Une dame de Laval sans histoire a appris avec effroi que sa maison avait été vendue à son insu en octobre dernier.

Elle a eu un choc en allant payer son impôt foncier. À l'hôtel de ville, la préposée lui a dit que l'avis d'imposition avait déjà été entièrement payé et qu'elle n'était plus propriétaire de l'immeuble depuis octobre 2012.

«Je n'ai plus de maison. Je vis encore dedans, mais elle n'est plus à mon nom, a dit au téléphone la dame qui ne souhaite pas être identifiée. Si je meurs demain, mon testament n'est plus valable. Je suis très inquiète. Je peux me faire mettre dehors demain matin», raconte la victime, encore secouée par la tournure des événements.

Les fraudeurs ont usurpé l'identité de la dame. Avant la fraude, sa maison était libre de toute hypothèque. Elle craint maintenant que les malfrats commettent d'autres fraudes avec son identité.

«Ils ont même fait faire un changement d'adresse à Postes Canada pour mon courrier», dit-elle, découragée.

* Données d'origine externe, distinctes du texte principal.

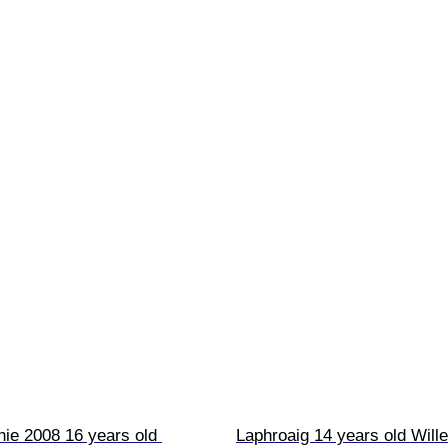
hie 2008 16 years old 
Laphroaig 14 years old Will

Voici le modus operandi : deux fraudeurs, un pour le vendeur et un autre pour le faux acheteur, arrivent chez le notaire avec des fausses cartes dans le but de faire notarier la vente de la maison. Le notaire vérifie les pièces d'identité et constate que les photos correspondent aux personnes qui se trouvent devant lui. Une fois la transaction notariée, le faux acheteur contracte rapidement une hypothèque et décampe avec l'argent. Dans le cas de la maison de Laval, les fraudeurs ont obtenu un prêt hypothécaire de 332 121$.

La fraude est habituellement découverte quand le prêteur réclame le remboursement du prêt au supposé acheteur, victime lui aussi d'un vol d'identité. Dans notre histoire, le supposé acheteur habite Granby. Quand il s'est rendu compte de la supercherie, il a rempli sous serment un rapport de vol d'identité au poste de police de l'endroit.

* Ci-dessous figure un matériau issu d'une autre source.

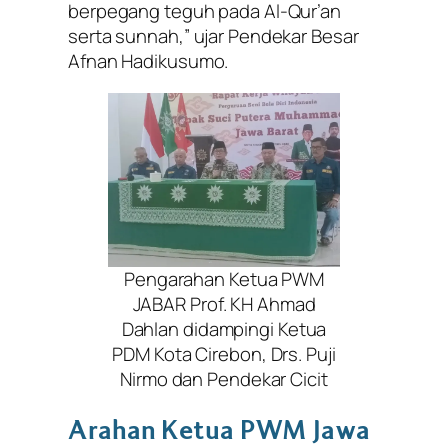
berpegang teguh pada Al-Qur’an
serta sunnah,” ujar Pendekar Besar
Afnan Hadikusumo.
Pengarahan Ketua PWM
JABAR Prof. KH Ahmad
Dahlan didampingi Ketua
PDM Kota Cirebon, Drs. Puji
Nirmo dan Pendekar Cicit
Arahan Ketua PWM Jawa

Selon le Service de police de la Ville de Montréal, la section des fraudes générales traite environ 6000 plaintes par année. Parmi celles-ci, on compte quelque 1200 dossiers de fraude d'identité. Les fraudes par cartes de paiement représentent la grande majorité des dossiers.

D'après la société commerciale ProtegeMonIdentite.ca de Burlington, en Ontario, un Canadien sur six a déjà été victime d'un vol d'identité.

Toujours selon cette entreprise qui offre des services pour se protéger contre le vol d'identité, les fraudeurs, dans bien des cas de figure, prennent une deuxième hypothèque sur la maison ciblée. La vente frauduleuse d'une maison reste exceptionnelle.

La police a confirmé l'ouverture d'une enquête sur la maison de Laval. Il a été impossible de savoir s'il s'agissait d'un cas isolé ou de fraudes en série.

La victime de Laval a déposé une requête en Cour supérieure pour faire déclarer nuls à la fois l'acte de vente et l'acte d'hypothèque. «C'est une requête sous réserve qui a été déposée pour protéger les droits de ma cliente. C'est sujet à changements», explique son procureur, Jean-François L'Archevêque Montpetit, du cabinet Heller&associés.

D'autres précédents

Me L'Archevêque Montpetit a retracé un autre cas semblable qui a fait l'objet d'un jugement. En 2009, Michel Fréchette reçoit un compte émis par la Ville de Montréal au nom de Merhez Boussalmi, autre victime d'un vol d'identité. La Ville exige le paiement des droits de mutation à la suite de la vente de la propriété. En début d'instance, le créancier hypothécaire reconnaît la fraude et accorde une main levée de l'hypothèque contre l'immeuble de M. Fréchette. La juge Danielle Turcotte déclare faux l'acte de vente dans un jugement daté du 21 octobre 2011. La magistrate n'a toutefois pas tenu le notaire responsable de la fraude puisque ce dernier avait utilisé un moyen raisonnable d'établir l'identité des contractants, à savoir d'exiger deux pièces d'identité avec photo. «La preuve ne démontre pas que le notaire devait douter de l'authenticité des documents qu'on lui a exhibés», écrit-elle.

Le vol de maisons n'est pas un phénomène nouveau. En mars 2003, à son retour de vacances, François Trépanier, journaliste retraité de La Presse, a appris avec consternation que la maison d'Outremont qu'il habitait depuis 30 ans et qui était libre d'hypothèque avait été vendue en son absence. Il a pu retrouver ses titres de propriété, mais après bien des tracas. Dans ce cas, un des fraudeurs, Serge Ollu, a été accusé et condamné.